Source: Dallas Morning News, March 31, 2012
Posted on: http://envfpn.advisen.com
The Environmental Protection Agency, which made national headlines in December 2010 when it ordered natural gas driller Range Resources to clean up pollution in Parker County drinking water, has dropped its case against the company.
In exchange, Range agreed to monitor groundwater around the alleged contamination. Each side also ended lawsuits against the other.
Federal court filings dated Thursday confirmed the cease-fire.
The case had pitted the EPA’s scientific assertions against the whole weight of the natural gas industry, which saw the dispute as an indicator of whether the EPA might crack down on fracking, or hydraulic fracturing, the main way of getting gas out of stubborn rock.
The practice has rejuvenated the country’s natural gas industry, including in North Texas’ Barnett Shale field, among the biggest. But it also has stirred bitter arguments over fracking’s environmental impact.
The EPA is conducting a national study of whether fracking endangers water supplies. Dallas is weighing possible regulations on drilling and fracking within the city.
In court papers resolving the case in Parker County, west of Fort Worth, the EPA did not say whether it still believes Range Resources was to blame for natural gas in the water well at Steven Lipsky’s expansive home on the Brazos River.
The case was an immediate national symbol when it began nearly 16 months ago. For environmentalists, it showed reckless endangerment of the public and water supplies in the rush to exploit newly accessible gas fields.
For the gas industry, it was an example of federal overreaching compounded by bad government science.
In light of its resolution, the case seems likely to add little or no ammunition to environmentalists’ calls for tough federal rules or an outright ban on fracking.
“Range is very pleased to see that the EPA’s order in Parker County has been withdrawn,” the Pennsylvania-based company said in a prepared statement.
“It’s important for people to know that their environment, health and safety is protected and hopefully this provides them with that comfort.”
The EPA’s regional office in Dallas said in a prepared statement that the settlement would let it move from lawsuits to research.
“Resolving the lawsuits with Range allows the EPA to shift the agency’s focus in this particular case away from litigation and toward a joint effort on the science and safety of energy extraction,” the agency said.
“EPA and Range will share scientific data and conduct further well monitoring in the area, and Range will also provide useful information and access to EPA in support of EPA’s scientific inquiry into the potential impacts of energy extraction on drinking water.”

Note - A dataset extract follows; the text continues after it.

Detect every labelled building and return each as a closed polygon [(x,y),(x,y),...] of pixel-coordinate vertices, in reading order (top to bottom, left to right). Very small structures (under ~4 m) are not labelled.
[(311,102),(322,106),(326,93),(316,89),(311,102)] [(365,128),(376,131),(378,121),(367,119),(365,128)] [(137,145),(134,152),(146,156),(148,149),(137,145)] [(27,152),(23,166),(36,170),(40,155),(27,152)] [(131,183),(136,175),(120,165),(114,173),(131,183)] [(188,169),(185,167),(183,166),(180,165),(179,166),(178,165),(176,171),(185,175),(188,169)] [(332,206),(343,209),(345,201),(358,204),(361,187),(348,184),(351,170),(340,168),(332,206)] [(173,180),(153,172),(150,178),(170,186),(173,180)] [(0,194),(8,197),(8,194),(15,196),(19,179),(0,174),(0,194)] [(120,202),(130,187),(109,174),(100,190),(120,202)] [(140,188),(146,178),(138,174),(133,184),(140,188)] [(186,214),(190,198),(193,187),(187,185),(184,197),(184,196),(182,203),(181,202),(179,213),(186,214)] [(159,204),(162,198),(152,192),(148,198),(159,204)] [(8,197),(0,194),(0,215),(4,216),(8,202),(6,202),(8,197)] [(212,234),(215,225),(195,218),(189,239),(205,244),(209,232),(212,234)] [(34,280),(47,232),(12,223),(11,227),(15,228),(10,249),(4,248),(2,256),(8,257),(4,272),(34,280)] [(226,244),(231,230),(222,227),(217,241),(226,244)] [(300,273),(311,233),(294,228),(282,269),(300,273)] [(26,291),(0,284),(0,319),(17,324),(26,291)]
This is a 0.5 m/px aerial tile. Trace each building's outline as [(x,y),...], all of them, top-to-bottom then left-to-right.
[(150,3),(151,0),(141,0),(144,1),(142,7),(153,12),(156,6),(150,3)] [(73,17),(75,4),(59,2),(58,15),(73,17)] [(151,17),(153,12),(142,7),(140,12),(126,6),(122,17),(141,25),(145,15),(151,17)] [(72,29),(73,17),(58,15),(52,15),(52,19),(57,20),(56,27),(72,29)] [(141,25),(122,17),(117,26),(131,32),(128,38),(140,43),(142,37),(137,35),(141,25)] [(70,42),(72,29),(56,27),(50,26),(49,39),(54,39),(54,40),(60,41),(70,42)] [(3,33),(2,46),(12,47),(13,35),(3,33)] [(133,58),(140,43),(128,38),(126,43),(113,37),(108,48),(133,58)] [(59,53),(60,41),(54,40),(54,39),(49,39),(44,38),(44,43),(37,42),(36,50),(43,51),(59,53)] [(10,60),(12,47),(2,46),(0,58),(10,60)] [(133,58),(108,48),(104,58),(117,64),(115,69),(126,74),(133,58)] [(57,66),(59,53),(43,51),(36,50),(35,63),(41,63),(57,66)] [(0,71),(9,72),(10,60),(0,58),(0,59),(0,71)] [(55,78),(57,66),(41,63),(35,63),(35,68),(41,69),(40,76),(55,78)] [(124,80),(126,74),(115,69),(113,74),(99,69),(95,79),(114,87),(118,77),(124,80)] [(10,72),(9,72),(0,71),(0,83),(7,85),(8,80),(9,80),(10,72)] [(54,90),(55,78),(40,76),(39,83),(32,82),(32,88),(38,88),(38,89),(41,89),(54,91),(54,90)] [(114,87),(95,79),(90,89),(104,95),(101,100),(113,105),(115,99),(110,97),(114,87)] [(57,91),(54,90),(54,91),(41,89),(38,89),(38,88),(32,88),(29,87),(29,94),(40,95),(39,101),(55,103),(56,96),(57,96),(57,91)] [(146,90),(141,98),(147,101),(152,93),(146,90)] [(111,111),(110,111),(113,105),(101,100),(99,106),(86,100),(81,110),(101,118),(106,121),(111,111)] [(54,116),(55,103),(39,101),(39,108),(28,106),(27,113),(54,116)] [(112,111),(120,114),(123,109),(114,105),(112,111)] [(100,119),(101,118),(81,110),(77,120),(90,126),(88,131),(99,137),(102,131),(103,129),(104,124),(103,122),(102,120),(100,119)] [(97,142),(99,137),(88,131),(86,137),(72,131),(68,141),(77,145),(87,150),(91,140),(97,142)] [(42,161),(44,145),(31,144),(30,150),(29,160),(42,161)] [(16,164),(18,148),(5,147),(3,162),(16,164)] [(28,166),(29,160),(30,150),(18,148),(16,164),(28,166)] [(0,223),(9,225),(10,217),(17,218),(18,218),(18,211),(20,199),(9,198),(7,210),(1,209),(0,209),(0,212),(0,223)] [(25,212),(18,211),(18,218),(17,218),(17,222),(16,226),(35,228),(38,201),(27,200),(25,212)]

The EPA never stated directly that fracking was a cause of the Lipskys’ gas problem. The agency referred repeatedly, however, to the use of the practice at two Range wells near the family’s house.
Lipsky, who could not be reached for comment Thursday, has said gas started showing up in his water about a year after Range drilled two gas wells nearby. He offered video showing flames shooting from a garden hose.
The EPA said methane levels within the Lipskys’ house posed a risk of explosion.
Range Resources and sister company Range Production denied that any mishap involving gas drilling had contaminated the Lipskys’ well. Range said the methane in the well was typical of water supplies in an area with vast supplies of naturally occurring gas.
In its initial order, dated Dec. 7, 2010, the EPA commanded Range to provide the Lipskys with safe drinking water and conduct tests that could have resulted in an expensive groundwater cleanup over a large area.
Range immediately went to federal court, saying the EPA had improperly denied the company a chance to present its evidence before issuing the order. The EPA countered that federal law authorized such unilateral orders in cases of imminent public endangerment.
The Texas Railroad Commission, which regulates oil and gas production, backed Range’s conclusion that it was not to blame after a January 2011 hearing.
Only the company and commission staff offered testimony during the hearing, although the EPA and the Lipskys’ consultants gave depositions.